Goodbye, Hello Google+

UPDATE: Still not quite out of the door, I’ve umbuttoned my coat and sat back down to have a cuppa and a slice of cake with the various people who didn’t wish me on my way…so, whatever Google actually does with G+ in the long run, I’ll sit a spell…

I have been on Google+ from week 1, as with all their other services, I hankered after an invitation to get started as soon as they were announced and did my best to make something of each of them. Indeed, I had 16000+ people circling me on G+ as of this morning and more than half a million views. Little engagement though, very few comments and rarely a share over those four years, which suggests to me either that my content is just too boring for people to comment or else they weren’t really there in the first place (I do hope it’s the latter or I’ve been peening in the wind this last quarter century!)

the-end-of-google-plus

But, I have other evidence beyond my content. I looked at some stats for one of the big outlets and they were seeing thousands of reads/likes on Facebook for each article, a mere dozen or two on Twitter, but just one or two individuals on G+. The outlet is big and I mean big, so one would expect decent stats for all social media and that should include G+ but it simply doesn’t. G+ was meant to be more than Facebook, it was always less, despite “Hangouts”.

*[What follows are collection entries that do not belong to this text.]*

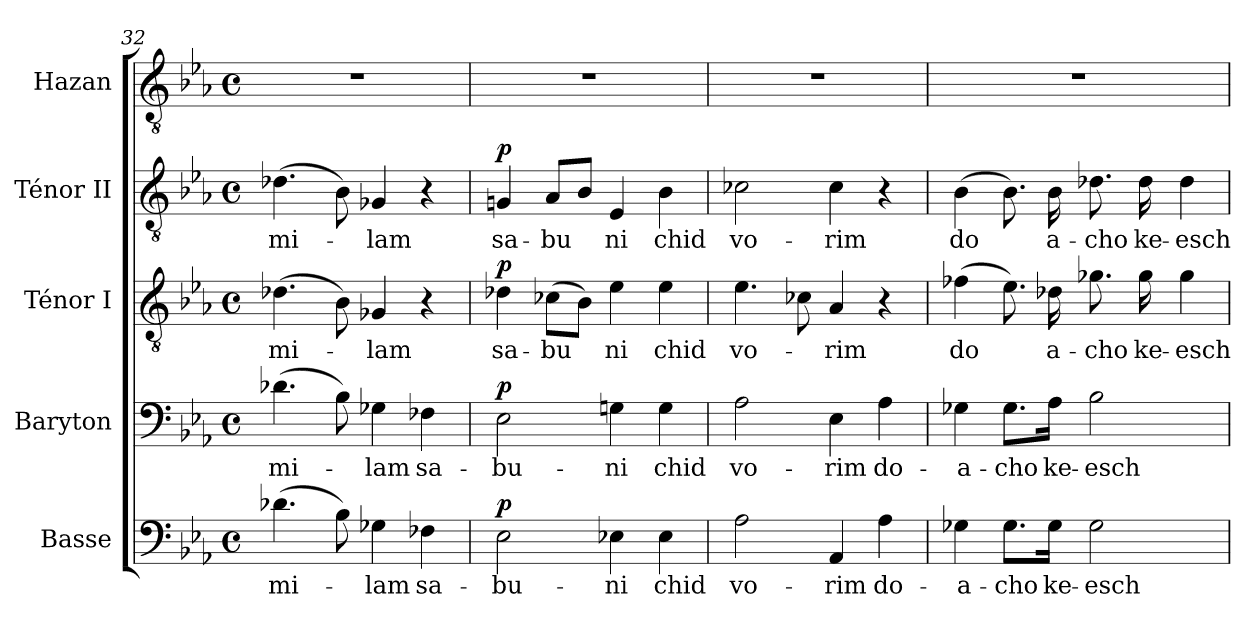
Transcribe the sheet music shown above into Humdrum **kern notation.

**kern	**text	**dynam	**kern	**text	**dynam	**kern	**text	**dynam	**kern	**text	**dynam	**kern
*part5	*part5	*part5	*part4	*part4	*part4	*part3	*part3	*part3	*part2	*part2	*part2	*part1
*staff5	*staff5	*staff5	*staff4	*staff4	*staff4	*staff3	*staff3	*staff3	*staff2	*staff2	*staff2	*staff1
*I"Basse	*	*	*I"Baryton	*	*	*I"Ténor I	*	*	*I"Ténor II	*	*	*I"Hazan
*I'B.	*	*	*I'Bar.	*	*	*I'T. I	*	*	*I'T. II	*	*	*I'H.
*clefF4	*	*	*clefF4	*	*	*clefGv2	*	*	*clefGv2	*	*	*clefGv2
*	*	*	*	*	*	*ITrd7c12	*	*	*ITrd7c12	*	*	*ITrd7c12
*k[b-e-a-]	*	*	*k[b-e-a-]	*	*	*k[b-e-a-]	*	*	*k[b-e-a-]	*	*	*k[b-e-a-]
*E-:	*	*	*E-:	*	*	*E-:	*	*	*E-:	*	*	*E-:
*M4/4	*	*	*M4/4	*	*	*M4/4	*	*	*M4/4	*	*	*M4/4
*met(c)	*	*	*met(c)	*	*	*met(c)	*	*	*met(c)	*	*	*met(c)
=32	=32	=32	=32	=32	=32	=32	=32	=32	=32	=32	=32	=32
!	!LO:LY:b:color=#000000	!	!	!	!	!	!	!	!	!	!	!
!	!	!	!	!LO:LY:b:color=#000000	!	!	!	!	!	!	!	!
!	!	!	!	!	!	!	!LO:LY:b:color=#000000	!	!	!	!	!
!	!	!	!	!	!	!	!	!	!	!LO:LY:b:color=#000000	!	!
(4.d-Xi\	-mi-	.	(4.d-Xi\	-mi-	.	(4.D-Xi\	-mi-	.	(4.D-Xi\	-mi-	.	1r
8B-i\)	.	.	8B-i\)	.	.	8BB-i\)	.	.	8BB-i\)	.	.	.
!	!LO:LY:b:color=#000000	!	!	!	!	!	!	!	!	!	!	!
!	!	!	!	!LO:LY:b:color=#000000	!	!	!	!	!	!	!	!
!	!	!	!	!	!	!	!LO:LY:b:color=#000000	!	!	!	!	!
!	!	!	!	!	!	!	!	!	!	!LO:LY:b:color=#000000	!	!
4G-Xi\	-lam	.	4G-Xi\	-lam	.	4GG-Xi/	-lam	.	4GG-Xi/	-lam	.	.
!	!LO:LY:b:color=#000000	!	!	!	!	!	!	!	!	!	!	!
!	!	!	!	!LO:LY:b:color=#000000	!	!	!	!	!	!	!	!
4F-Xi\	sa-	.	4F-Xi\	sa-	.	4r	.	.	4r	.	.	.
=33	=33	=33	=33	=33	=33	=33	=33	=33	=33	=33	=33	=33
!	!LO:LY:b:color=#000000	!	!	!	!	!	!	!	!	!	!	!
!	!	!	!	!LO:LY:b:color=#000000	!	!	!	!	!	!	!	!
!	!	!	!	!	!	!	!LO:LY:b:color=#000000	!	!	!	!	!
!	!	!	!	!	!	!	!	!	!	!LO:LY:b:color=#000000	!	!
2E-i\	-bu-	p	2E-i\	-bu-	p	4D-Xi\	sa-	p	4GGni/	sa-	p	1r
!	!	!	!	!	!	!	!LO:LY:b:color=#000000	!	!	!	!	!
!	!	!	!	!	!	!	!	!	!	!LO:LY:b:color=#000000	!	!
.	.	.	.	.	.	(8C-Xi\L	-bu	.	8AA-i/L	-bu	.	.
.	.	.	.	.	.	8BB-i\J)	.	.	8BB-i/J	.	.	.
!	!LO:LY:b:color=#000000	!	!	!	!	!	!	!	!	!	!	!
!	!	!	!	!LO:LY:b:color=#000000	!	!	!	!	!	!	!	!
!	!	!	!	!	!	!	!LO:LY:b:color=#000000	!	!	!	!	!
!	!	!	!	!	!	!	!	!	!	!LO:LY:b:color=#000000	!	!
4E-Xi\	-ni	.	4Gni\	-ni	.	4E-i\	ni	.	4EE-i/	ni	.	.
!	!LO:LY:b:color=#000000	!	!	!	!	!	!	!	!	!	!	!
!	!	!	!	!LO:LY:b:color=#000000	!	!	!	!	!	!	!	!
!	!	!	!	!	!	!	!LO:LY:b:color=#000000	!	!	!	!	!
!	!	!	!	!	!	!	!	!	!	!LO:LY:b:color=#000000	!	!
4E-i\	chid	.	4Gi\	chid	.	4E-i\	chid	.	4BB-i\	chid	.	.
=34	=34	=34	=34	=34	=34	=34	=34	=34	=34	=34	=34	=34
!	!LO:LY:b:color=#000000	!	!	!	!	!	!	!	!	!	!	!
!	!	!	!	!LO:LY:b:color=#000000	!	!	!	!	!	!	!	!
!	!	!	!	!	!	!	!LO:LY:b:color=#000000	!	!	!	!	!
!	!	!	!	!	!	!	!	!	!	!LO:LY:b:color=#000000	!	!
2A-i\	vo-	.	2A-i\	vo-	.	4.E-i\	vo-	.	2C-Xi\	vo-	.	1r
.	.	.	.	.	.	8C-Xi\	.	.	.	.	.	.
!	!LO:LY:b:color=#000000	!	!	!	!	!	!	!	!	!	!	!
!	!	!	!	!LO:LY:b:color=#000000	!	!	!	!	!	!	!	!
!	!	!	!	!	!	!	!LO:LY:b:color=#000000	!	!	!	!	!
!	!	!	!	!	!	!	!	!	!	!LO:LY:b:color=#000000	!	!
4AA-i/	-rim	.	4E-i\	-rim	.	4AA-i/	-rim	.	4C-i\	-rim	.	.
!	!LO:LY:b:color=#000000	!	!	!	!	!	!	!	!	!	!	!
!	!	!	!	!LO:LY:b:color=#000000	!	!	!	!	!	!	!	!
4A-i\	do-	.	4A-i\	do-	.	4r	.	.	4r	.	.	.
=35	=35	=35	=35	=35	=35	=35	=35	=35	=35	=35	=35	=35
!	!LO:LY:b:color=#000000	!	!	!	!	!	!	!	!	!	!	!
!	!	!	!	!LO:LY:b:color=#000000	!	!	!	!	!	!	!	!
!	!	!	!	!	!	!	!LO:LY:b:color=#000000	!	!	!	!	!
!	!	!	!	!	!	!	!	!	!	!LO:LY:b:color=#000000	!	!
4G-Xi\	-a-	.	4G-Xi\	-a-	.	(4F-Xi\	do	.	(4BB-i\	do	.	1r
!	!LO:LY:b:color=#000000	!	!	!	!	!	!	!	!	!	!	!
!	!	!	!	!LO:LY:b:color=#000000	!	!	!	!	!	!	!	!
8.G-i\L	-cho	.	8.G-i\L	-cho	.	8.E-i\)	.	.	8.BB-i\)	.	.	.
!	!LO:LY:b:color=#000000	!	!	!	!	!	!	!	!	!	!	!
!	!	!	!	!LO:LY:b:color=#000000	!	!	!	!	!	!	!	!
!	!	!	!	!	!	!	!LO:LY:b:color=#000000	!	!	!	!	!
!	!	!	!	!	!	!	!	!	!	!LO:LY:b:color=#000000	!	!
16G-i\Jk	ke-	.	16A-i\Jk	ke-	.	16D-Xi\	a-	.	16BB-i\	a-	.	.
!	!LO:LY:b:color=#000000	!	!	!	!	!	!	!	!	!	!	!
!	!	!	!	!LO:LY:b:color=#000000	!	!	!	!	!	!	!	!
!	!	!	!	!	!	!	!LO:LY:b:color=#000000	!	!	!	!	!
!	!	!	!	!	!	!	!	!	!	!LO:LY:b:color=#000000	!	!
2G-i\	-esch	.	2B-i\	-esch	.	8.G-Xi\	-cho	.	8.D-Xi\	-cho	.	.
!	!	!	!	!	!	!	!LO:LY:b:color=#000000	!	!	!	!	!
!	!	!	!	!	!	!	!	!	!	!LO:LY:b:color=#000000	!	!
.	.	.	.	.	.	16G-i\	ke-	.	16D-i\	ke-	.	.
!	!	!	!	!	!	!	!LO:LY:b:color=#000000	!	!	!	!	!
!	!	!	!	!	!	!	!	!	!	!LO:LY:b:color=#000000	!	!
.	.	.	.	.	.	4G-i\	-esch	.	4D-i\	-esch	.	.
=	=	=	=	=	=	=	=	=	=	=	=	=
*-	*-	*-	*-	*-	*-	*-	*-	*-	*-	*-	*-	*-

It seems to me like G+ is going the way of so many other Google “services” when the company finally realises that its attempts to emulate the success of other sites isn’t working out so well. Remember Google Wave, iGoogle, Orkut, Knol, Google Reader, Google Buzz etc? No? Well I was there when those started and had high hopes for them but they were all ultimately consigned to the web 2.0 scrapheap. Google recently announced that it would no longer oblige users to have a G+ account to use other services as it had before. It’s the first hint from them that things aren’t perhaps going as planned.

Anyway, I duly announced that I was not going to share anything new on G+ from now on and got more comments on that post than I’d had on any other for quite some time, ironically enough. Generally, I’d say passive-aggressive responses effectively saying “so long” and allusions to my being part of the problem for G+ by disconnecting. Hey guys, there was no need to kick me out of the door just because I reached for my coat…couldn’t you have offered me another cuppa and a slice of cake? I am not really having second thoughts though, give it six months and you will remember this conversation with a nod when Google makes the announcement but I’ll just not be there to bother saying, “I told you so!”

As an aside: This from John Brandon in Inc echoes the impression I got from the people who commented on my grabbing my coat: “The popular view on Google+ is that it will soldier on and possibly even rebound. I don’t think so. When Google closes a door, they rarely open a window. The reason they are splitting up these services is because they want to save their investment in them and salvage the code before shuttering Google+ once and for all.”